“Michael Haneke’s satanic soap opera of pure sociopathy.” – The Guardian
Infamously provocative director Michael Haneke (Funny Games) returns with a searing new film revolving around the European refugee crisis that rages right outside the bubbles created by the wealthy and the privileged, oblivious to the plight of their fellow humans.
The well-off Laurent family own a booming construction business in northern France, run by the icily cool Anne (Isabelle Huppert), whose frustration grows as her dysfunctional family falls to pieces around her – an irresponsible, drunken loose cannon of a son (Franz Rogowski), an ailing father with dementia (Jean-Louis Trintignant), a cheating brother (Mathieu Kassovitz), an emotionally distant lover (Toby Jones). Only Anne’s savvy teenage niece Eve (Fantine Harduin) seems to be aware that her relatives are sleepwalking through their bleak, loveless, disaffected lives – and it disgusts her.
All the while, barely noticed, refugees fleeing the misery of their former lives are down below in the streets of Calais, poised for another incursion on the tunnel to England.

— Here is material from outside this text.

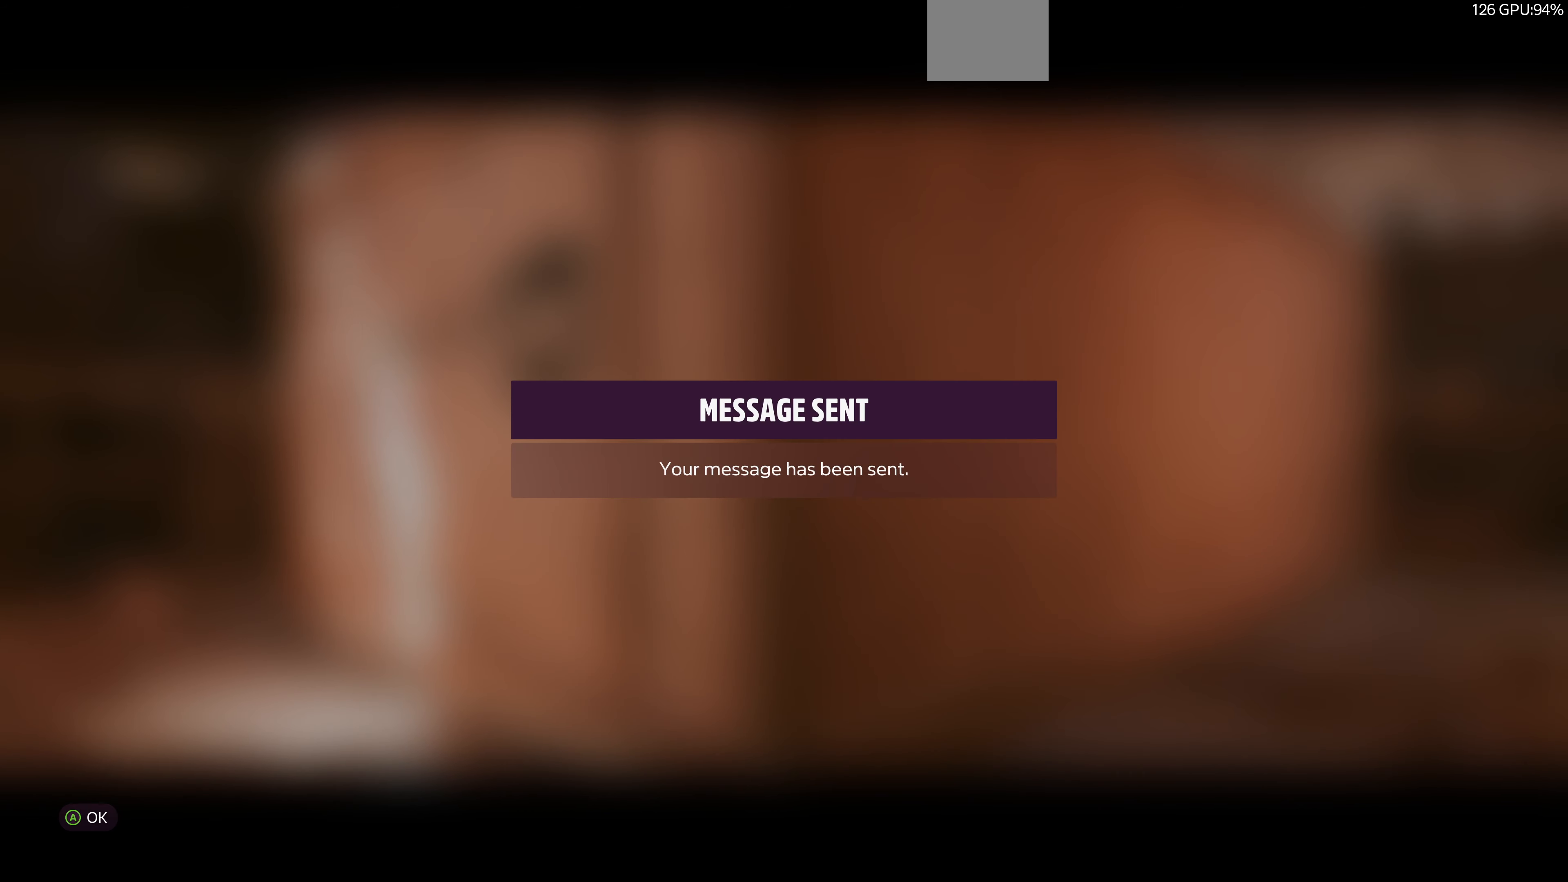
{"buttons": [], "left_stick": "center", "right_stick": "center", "events": [[100, "CROSS", "up"]]}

In his inimitable, lingering, voyeuristic style, Haneke follows these wretched players through surreptitiously-shot video and anonymous Facebook chats, subtly building interlocking narratives and imparting new meaning – alongside a slowly creeping sense of dread and impending fright that should be familiar to his fans. It’s becoming increasingly doubtful this family of disconnected sociopaths will meet a Happy End.